Work instructions: A word-for-word restatement of the data is what is needed.

*** Data for this task ***

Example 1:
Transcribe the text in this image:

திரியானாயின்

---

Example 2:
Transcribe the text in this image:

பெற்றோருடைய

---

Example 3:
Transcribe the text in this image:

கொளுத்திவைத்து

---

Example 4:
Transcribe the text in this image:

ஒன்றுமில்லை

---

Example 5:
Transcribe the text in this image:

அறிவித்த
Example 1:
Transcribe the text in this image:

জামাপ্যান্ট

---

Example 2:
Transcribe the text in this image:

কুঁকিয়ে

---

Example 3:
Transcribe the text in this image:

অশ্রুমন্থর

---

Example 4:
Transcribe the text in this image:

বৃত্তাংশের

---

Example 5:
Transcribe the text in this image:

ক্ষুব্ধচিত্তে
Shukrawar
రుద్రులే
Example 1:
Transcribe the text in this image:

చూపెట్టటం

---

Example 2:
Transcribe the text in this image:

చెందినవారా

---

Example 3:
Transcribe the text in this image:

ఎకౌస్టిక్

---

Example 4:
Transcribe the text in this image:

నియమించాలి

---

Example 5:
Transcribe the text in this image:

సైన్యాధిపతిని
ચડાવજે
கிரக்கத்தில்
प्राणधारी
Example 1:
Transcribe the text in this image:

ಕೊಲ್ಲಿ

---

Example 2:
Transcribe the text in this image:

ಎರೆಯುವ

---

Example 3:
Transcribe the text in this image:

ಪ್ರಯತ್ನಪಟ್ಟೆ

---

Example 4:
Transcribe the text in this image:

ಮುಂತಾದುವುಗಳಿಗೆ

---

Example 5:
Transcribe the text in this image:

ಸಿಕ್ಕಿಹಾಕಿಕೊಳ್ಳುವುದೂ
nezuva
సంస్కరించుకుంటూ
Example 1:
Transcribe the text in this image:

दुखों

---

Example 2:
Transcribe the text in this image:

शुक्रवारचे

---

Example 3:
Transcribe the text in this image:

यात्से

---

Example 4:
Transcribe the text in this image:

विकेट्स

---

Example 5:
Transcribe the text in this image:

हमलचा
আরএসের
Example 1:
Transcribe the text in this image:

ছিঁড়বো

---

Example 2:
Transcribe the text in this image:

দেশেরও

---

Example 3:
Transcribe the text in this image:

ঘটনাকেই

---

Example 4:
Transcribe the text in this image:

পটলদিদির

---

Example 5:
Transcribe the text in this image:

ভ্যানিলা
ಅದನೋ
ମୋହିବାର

*** End of Data for this task ***

Exercise result:
Example 1:
Transcribe the text in this image:

திரியானாயின்

---

Example 2:
Transcribe the text in this image:

பெற்றோருடைய

---

Example 3:
Transcribe the text in this image:

கொளுத்திவைத்து

---

Example 4:
Transcribe the text in this image:

ஒன்றுமில்லை

---

Example 5:
Transcribe the text in this image:

அறிவித்த
Example 1:
Transcribe the text in this image:

জামাপ্যান্ট

---

Example 2:
Transcribe the text in this image:

কুঁকিয়ে

---

Example 3:
Transcribe the text in this image:

অশ্রুমন্থর

---

Example 4:
Transcribe the text in this image:

বৃত্তাংশের

---

Example 5:
Transcribe the text in this image:

ক্ষুব্ধচিত্তে
Shukrawar
రుద్రులే
Example 1:
Transcribe the text in this image:

చూపెట్టటం

---

Example 2:
Transcribe the text in this image:

చెందినవారా

---

Example 3:
Transcribe the text in this image:

ఎకౌస్టిక్

---

Example 4:
Transcribe the text in this image:

నియమించాలి

---

Example 5:
Transcribe the text in this image:

సైన్యాధిపతిని
ચડાવજે
கிரக்கத்தில்
प्राणधारी
Example 1:
Transcribe the text in this image:

ಕೊಲ್ಲಿ

---

Example 2:
Transcribe the text in this image:

ಎರೆಯುವ

---

Example 3:
Transcribe the text in this image:

ಪ್ರಯತ್ನಪಟ್ಟೆ

---

Example 4:
Transcribe the text in this image:

ಮುಂತಾದುವುಗಳಿಗೆ

---

Example 5:
Transcribe the text in this image:

ಸಿಕ್ಕಿಹಾಕಿಕೊಳ್ಳುವುದೂ
nezuva
సంస్కరించుకుంటూ
Example 1:
Transcribe the text in this image:

दुखों

---

Example 2:
Transcribe the text in this image:

शुक्रवारचे

---

Example 3:
Transcribe the text in this image:

यात्से

---

Example 4:
Transcribe the text in this image:

विकेट्स

---

Example 5:
Transcribe the text in this image:

हमलचा
আরএসের
Example 1:
Transcribe the text in this image:

ছিঁড়বো

---

Example 2:
Transcribe the text in this image:

দেশেরও

---

Example 3:
Transcribe the text in this image:

ঘটনাকেই

---

Example 4:
Transcribe the text in this image:

পটলদিদির

---

Example 5:
Transcribe the text in this image:

ভ্যানিলা
ಅದನೋ
ମୋହିବାର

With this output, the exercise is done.